Personal information
- Full name: Kasper Kure Vidkjær
- Date of birth: 20 July 1982 (age 42)
- Place of birth: Aarhus, Denmark
- Height: 1.85 m (6 ft 1 in)
- Position(s): Centre-back

Youth career
- 1989–2000: AGF

Senior career*
- Years: Team / Apps / (Gls)
- 2000–2006: AGF / 42 / (2)
- 2006–2011: Brabrand

International career
- 1997–1998: Denmark U16 / 4 / (0)
- 1998–1999: Denmark U17 / 7 / (0)

= Kasper Kure =

Danish footballer (born 1982)

Kasper Kure Vidkjær (born 20 July 1982) is a Danish former professional footballer who played as a centre-back. He was a product of the AGF academy and has also played for their senior team alongside his brother Anders. He also played for Brabrand and has represented Denmark at youth level.

==Early life==
Kasper Kure Vidkjær was born on 20 July 1982 in Aarhus, Denmark, and grew up in the southern suburb of Højbjerg, the son of Bente and Peter. Both parents worked to support the family, his mother as a municipal worker for Aarhus Municipality, and his father as a logistics worker in shipping. Kure attended Rosenvangsskolen in nearby Viby J, and was a fan of local club AGF as a child. He started playing football for the club as a seven-year-old, and was later joined by his younger brother Anders.

==Club career==
===AGF===
After having progressed through the AGF youth academy, Kure made his professional debut on 15 October 2000, coming on as a substitute in the 72nd minute for Jesper Andersen in a 4–0 league loss to Copenhagen in Parken Stadium. This remained his only appearance in the 2000–01 season.

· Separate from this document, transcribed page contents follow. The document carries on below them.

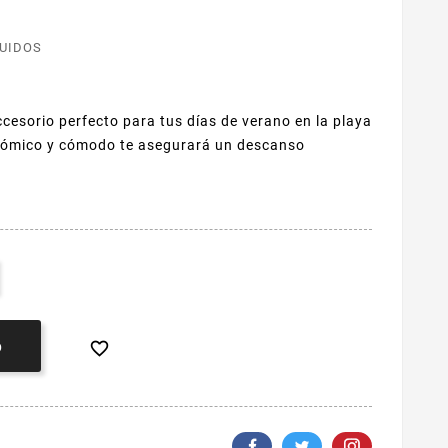
LUIDOS
ccesorio perfecto para tus días de verano en la playa
onómico y cómodo te asegurará un descanso

O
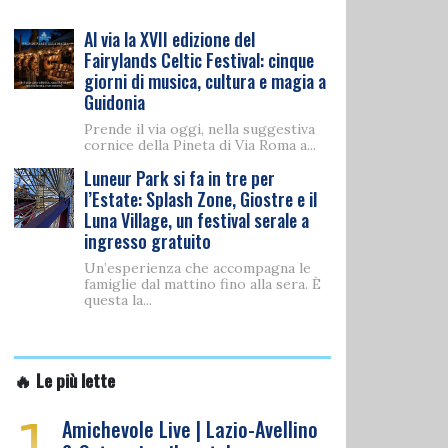
Al via la XVII edizione del
Fairylands Celtic Festival: cinque
giorni di musica, cultura e magia a
Guidonia
Prende il via oggi, nella suggestiva
cornice della Pineta di Via Roma a...
Luneur Park si fa in tre per
l’Estate: Splash Zone, Giostre e il
Luna Village, un festival serale a
ingresso gratuito
Un’esperienza che accompagna le
famiglie dal mattino fino alla sera. È
questa la...
🔥 Le più lette
1
Amichevole Live | Lazio-Avellino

He scored his first goal on 16 August 2003, which was also his brother Anders' professional debut, in a 5–3 league victory against Midtjylland. On 18 June 2004, he extended his contract with AGF by two years, keeping him at the club until 2006.

===Brabrand===
Kure joined Danish 1st Division club Brabrand IF after his contract expired in June 2006, signing a one-year deal. He made his debut for the club on 16 July 2006 in a match against Fremad Amager. Brabrand were relegated to the third tier at the end of the season, after AGF lost to HIK on the final matchday.

He retired from football in 2011 after five years with Brabrand to focus on a career as a graphic designer.